Wheather events bring severe impact to public health and econmoic impact in US. Understanding the type of event and its impact, could help reseachers to better make preparation before the impact and minimize the loss.
This report analyzes the wheather event data from 1950 to 2011, recorded by U.S. National Oceanic and Atmospheric Administration (NOAA) [The Storm Data, https://d396qusza40orc.cloudfront.net/repdata%2Fdata%2FStormData.csv.bz2]. We particularly focus on the type of event (EVTYPE), FATALITIES, INJURIES and property damage (PROPDMG), to find the wheather event make the most impact to public health and economy.
The wheather data is pre-downloaded to the respository for reading in R. Below is the code to read the data from the .bz2 format.

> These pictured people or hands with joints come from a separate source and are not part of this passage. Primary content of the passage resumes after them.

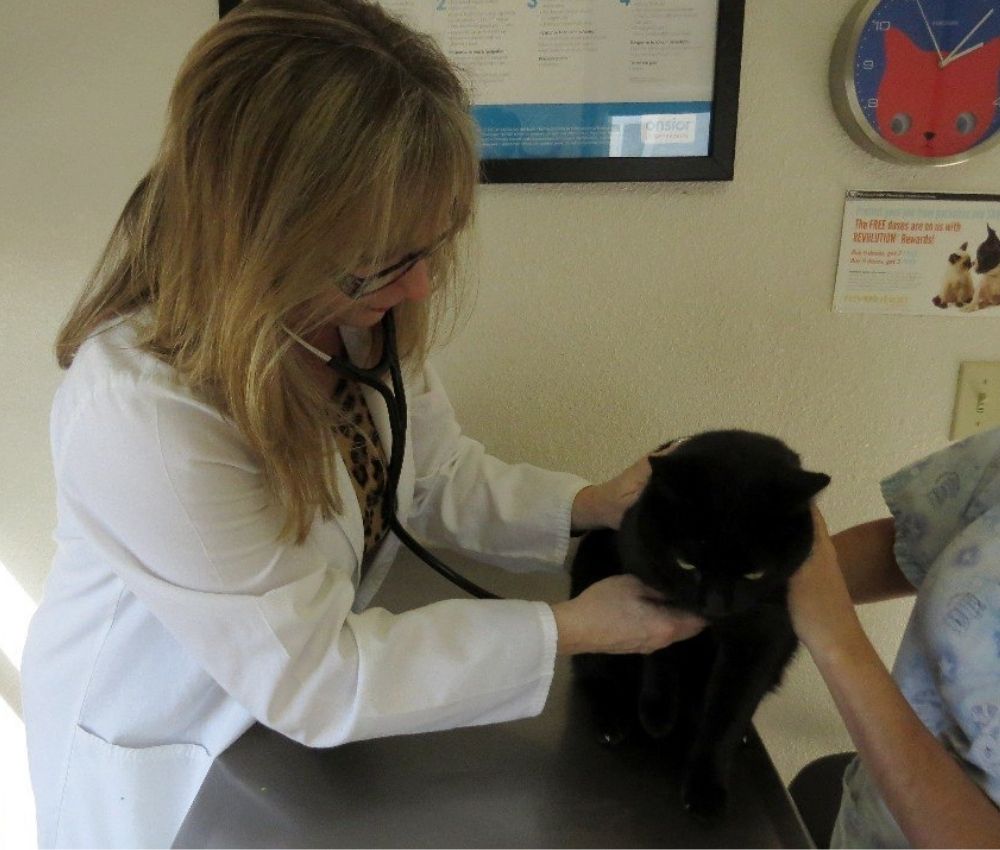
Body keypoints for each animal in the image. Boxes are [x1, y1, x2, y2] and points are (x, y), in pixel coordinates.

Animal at [572, 428, 828, 820]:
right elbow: (660, 649)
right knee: (592, 671)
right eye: (687, 563)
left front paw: (706, 787)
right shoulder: (648, 577)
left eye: (754, 573)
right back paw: (613, 718)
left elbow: (728, 713)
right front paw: (658, 712)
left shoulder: (764, 633)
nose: (715, 605)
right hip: (591, 564)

Then, we explore the data and find the columns that we wanted: EVTYPE, FATALITIES, INJURIES and PROPDMG.
rawdata<-read.csv("repdata%2Fdata%2FStormData.csv.bz2")
mydata<-rawdata[,c("EVTYPE", "FATALITIES", "INJURIES", "PROPDMG")]

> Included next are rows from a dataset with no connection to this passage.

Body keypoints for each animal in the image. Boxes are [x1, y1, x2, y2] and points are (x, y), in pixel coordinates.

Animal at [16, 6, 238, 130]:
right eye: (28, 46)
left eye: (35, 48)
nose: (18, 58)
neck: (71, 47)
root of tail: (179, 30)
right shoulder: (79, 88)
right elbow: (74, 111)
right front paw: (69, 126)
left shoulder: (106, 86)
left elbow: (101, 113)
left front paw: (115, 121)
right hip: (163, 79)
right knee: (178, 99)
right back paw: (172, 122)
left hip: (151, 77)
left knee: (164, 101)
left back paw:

There are 985 different types of wheather events, with the respective columns show the death (FATALITIES), injured (INJURIES) and property loss (PROPDMG). And we also shows the first few sample records in the data.
str(mydata)
## 'data.frame': 902297 obs. of 4 variables:
## $ EVTYPE : Factor w/ 985 levels " HIGH SURF ADVISORY",..: 834 834 834 834 834 834 834 834 834 834 ...
## $ FATALITIES: num 0 0 0 0 0 0 0 0 1 0 ...
## $ INJURIES : num 15 0 2 2 2 6 1 0 14 0 ...
## $ PROPDMG : num 25 2.5 25 2.5 2.5 2.5 2.5 2.5 25 25 ...
head(mydata)
## EVTYPE FATALITIES INJURIES PROPDMG
## 1 TORNADO 0 15 25.0
## 2 TORNADO 0 0 2.5
## 3 TORNADO 0 2 25.0
## 4 TORNADO 0 2 2.5
## 5 TORNADO 0 2 2.5
## 6 TORNADO 0 6 2.5
To make the analysis easier to find the top 10 wheather events causing the fatalities, injuries, and property damages. We prepare 3 subset data namely: mydata_f, mydata_i and mydata_p.
mydata_f<-mydata[,c("EVTYPE","FATALITIES")]
mydata_i<-mydata[,c("EVTYPE","INJURIES")]
mydata_p<-mydata[,c("EVTYPE","PROPDMG")]
First we load the required library for the analysis, then we define the analysis function called “myplotfunc” to find the sum of each loss by wheather event. Finally, we pareto the top 10 events with the higher impact loss and plot the barchart using ggplot.
library(reshape2)
library(dplyr)
##
## Attaching package: 'dplyr'
##
## The following objects are masked from 'package:stats':
##
## filter, lag
##
## The following objects are masked from 'package:base':
##
## intersect, setdiff, setequal, union
library(ggplot2)
myplotfunc <- function(plotdata,plottype){
melted <- melt(plotdata, id.vars=c("EVTYPE"))
grouped <- group_by(melted, EVTYPE)
sum_data<-summarise(grouped, sum=sum(value))
sum_data_order <- sum_data[order(sum_data$sum, decreasing=TRUE),]
plot_data<-head(sum_data_order,n=10)
plot_data$EVTYPE<-factor(plot_data$EVTYPE,ordered=TRUE,levels=plot_data$EVTYPE)
ggplot(plot_data,aes(EVTYPE, sum))+geom_bar(aes(fill=EVTYPE), stat="identity")+theme(axis.text.x = element_text(angle=60, hjust=1))+xlab("Wheather Event")+ylab(plottype)+ggtitle(paste(plottype,"vs. Wheather Event", sep = " "))
}
After the function is defined, now we could pass in the fatalities (mydata_f), injuries (mydata_i) and property damage (mydata_p) data into the function, to plot the top 10 wheather events.
myplotfunc(mydata_f,"Fatalities")
myplotfunc(mydata_i,"Injuries")
myplotfunc(mydata_p,"Property Damages")
From plots, we find that tornado causes the most impact on the fatalities, injuries and property damage among all the wheather events. Focusing the resource to prepare, minimize and prevent the tornado impact could help in minimize the impact on public health and economic consequences.